Adam, begotten son of God

 Luke and Scripture

The Function of Sacred Tradition in Luke-Acts

By Craig A. EvansJames A. Sanders · 2001


[According to Luke 3:38] just as God's breath/Spirit generated Adam, so it generated Jesus." If by virtue of this generation Jesus may be called "Son of God," then by the same token Adam may be called "son of God." 


Philo apparently followed the same line of reasoning; Adam received "his soul not from any other thing created but through the breath of God [empneusantos theou] imparting of his own power [dynamis] such measure as mortal nature could receive" (On the Virtues 37 §203).[1]


Because of this unique creation Philo is able to assert that Adam's "Father was no mortal but the eternal God, whose image [eikon] he was" (On the Virtues 37 §204).[2]


In a highly allegorical discussion of the ideal man, in part based on Adam, and the real meaning of the garden of Eden (Gen 2:8) Philo says, "For that man is the eldest son, whom the Father of all raised up, and elsewhere calls him his first-born, and indeed the son thus begotten followed the ways of his Father" (On the Confusion of the Languages 14 §63).[3]

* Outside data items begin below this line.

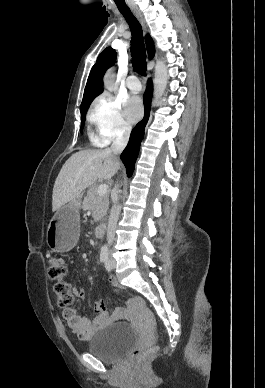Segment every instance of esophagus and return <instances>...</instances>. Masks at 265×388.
I'll list each match as a JSON object with an SVG mask.
<instances>
[{"label":"esophagus","mask_w":265,"mask_h":388,"mask_svg":"<svg viewBox=\"0 0 265 388\" xmlns=\"http://www.w3.org/2000/svg\"><path fill=\"white\" fill-rule=\"evenodd\" d=\"M131 12L133 13V15H135V17L137 18V20L140 22V24H141L142 27H143V30L147 33V32H148V27H147V24H146V22H145V19H144L142 13L140 12V10L132 9Z\"/></svg>","instance_id":"esophagus-1"}]
</instances>
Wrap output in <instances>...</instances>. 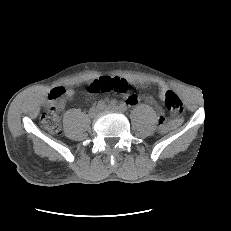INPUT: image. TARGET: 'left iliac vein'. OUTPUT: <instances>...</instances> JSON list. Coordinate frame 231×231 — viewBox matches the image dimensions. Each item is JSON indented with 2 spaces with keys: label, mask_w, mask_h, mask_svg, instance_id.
<instances>
[{
  "label": "left iliac vein",
  "mask_w": 231,
  "mask_h": 231,
  "mask_svg": "<svg viewBox=\"0 0 231 231\" xmlns=\"http://www.w3.org/2000/svg\"><path fill=\"white\" fill-rule=\"evenodd\" d=\"M102 110L103 111H122L121 108L116 105H107Z\"/></svg>",
  "instance_id": "obj_1"
}]
</instances>
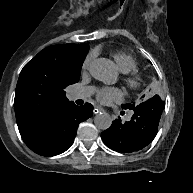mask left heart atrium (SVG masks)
Wrapping results in <instances>:
<instances>
[{"mask_svg": "<svg viewBox=\"0 0 193 193\" xmlns=\"http://www.w3.org/2000/svg\"><path fill=\"white\" fill-rule=\"evenodd\" d=\"M119 96L118 90L111 88V87H105L99 91L98 97L99 99L103 100L106 98H116Z\"/></svg>", "mask_w": 193, "mask_h": 193, "instance_id": "obj_1", "label": "left heart atrium"}]
</instances>
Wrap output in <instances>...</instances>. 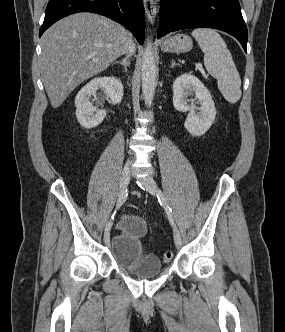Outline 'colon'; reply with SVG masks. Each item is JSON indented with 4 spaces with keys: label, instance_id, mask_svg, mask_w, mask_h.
<instances>
[{
    "label": "colon",
    "instance_id": "colon-1",
    "mask_svg": "<svg viewBox=\"0 0 285 332\" xmlns=\"http://www.w3.org/2000/svg\"><path fill=\"white\" fill-rule=\"evenodd\" d=\"M172 258H173V253H172L171 251H167V252H165L164 255H163V260H164L165 262H169V261H171Z\"/></svg>",
    "mask_w": 285,
    "mask_h": 332
}]
</instances>
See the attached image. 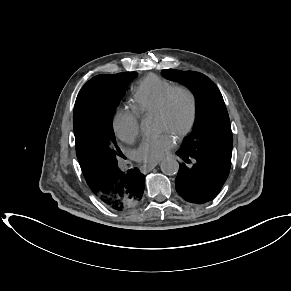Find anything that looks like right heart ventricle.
<instances>
[{"mask_svg":"<svg viewBox=\"0 0 291 291\" xmlns=\"http://www.w3.org/2000/svg\"><path fill=\"white\" fill-rule=\"evenodd\" d=\"M174 84L157 75H147L136 85L130 107L139 117L156 113Z\"/></svg>","mask_w":291,"mask_h":291,"instance_id":"e07e8e85","label":"right heart ventricle"}]
</instances>
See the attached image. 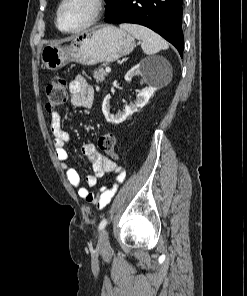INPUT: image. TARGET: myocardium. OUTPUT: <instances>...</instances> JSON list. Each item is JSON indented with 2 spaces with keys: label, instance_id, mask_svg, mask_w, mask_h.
I'll list each match as a JSON object with an SVG mask.
<instances>
[{
  "label": "myocardium",
  "instance_id": "myocardium-1",
  "mask_svg": "<svg viewBox=\"0 0 247 296\" xmlns=\"http://www.w3.org/2000/svg\"><path fill=\"white\" fill-rule=\"evenodd\" d=\"M70 0H61V2L58 5L57 11H56V18H55V24L58 30L62 33L65 34H76L79 32H82L91 26H93L101 17L103 10H104V1L103 0H88L89 3L92 6V11L90 14V17L88 20L82 24L81 26L75 28V29H70L66 30L63 29L60 25V15L63 7L69 2Z\"/></svg>",
  "mask_w": 247,
  "mask_h": 296
}]
</instances>
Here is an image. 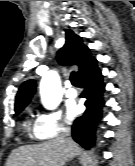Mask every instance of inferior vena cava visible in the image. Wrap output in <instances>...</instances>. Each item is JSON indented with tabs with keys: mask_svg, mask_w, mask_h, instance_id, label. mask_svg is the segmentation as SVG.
<instances>
[{
	"mask_svg": "<svg viewBox=\"0 0 135 166\" xmlns=\"http://www.w3.org/2000/svg\"><path fill=\"white\" fill-rule=\"evenodd\" d=\"M59 137H60L61 141L63 143H65L69 137V134L67 132H65V133H62Z\"/></svg>",
	"mask_w": 135,
	"mask_h": 166,
	"instance_id": "602c4592",
	"label": "inferior vena cava"
}]
</instances>
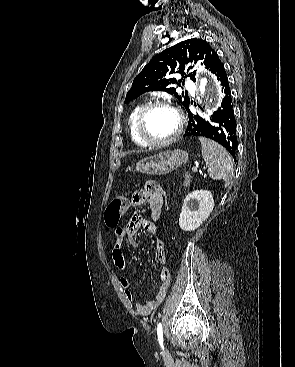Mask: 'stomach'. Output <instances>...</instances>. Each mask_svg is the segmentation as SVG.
I'll return each mask as SVG.
<instances>
[{
  "instance_id": "1",
  "label": "stomach",
  "mask_w": 295,
  "mask_h": 367,
  "mask_svg": "<svg viewBox=\"0 0 295 367\" xmlns=\"http://www.w3.org/2000/svg\"><path fill=\"white\" fill-rule=\"evenodd\" d=\"M188 156V152L180 149L164 151L139 161L136 169L150 175L168 174L185 164Z\"/></svg>"
}]
</instances>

In another passage he says: "But if there be any as yet unfit to be called 'son of God,' let him press to take his place under God's First-born, the Word, who holds eldership among the angels, their ruler as it were. And many names are his, for he is called, 'the Beginning,' Name of God,' Word,' and the 'Man after His Image [kat' eikona]' [Gen 1:27] " (On the Confusion of the Languages 28 §146).[4]


In other words, Adam, the man created after God's image, is "son of God" and model for all others who aspire to qualify as "sons of God" (cf. On the Confusion of the Languages 28 § 147, "For if we have not yet become fit to be thought sons of God . . ."). 


[1] Translation based on F. H. Colson, Philo (LCL 7; Cambridge: Harvard University Press, 1939) 289. 

[2] Colson, Philo (LCL 7) 289. Neyrey (The Passion according to Luke, 168) cites these texts to demonstrate that Adam was "son of God" because of his righteousness. True, but it is significant that Philo links Adam's creation by the breath of God to God as Adam's Father. 

[3] Translation based on F. H. Colson and G. H. Whitaker, Philo (LCL 4; Cambridge: Harvard University Press, 1935) 45. 

[4] Translation based on Colson and Whitaker, Philo (LCL 4) 89, 91.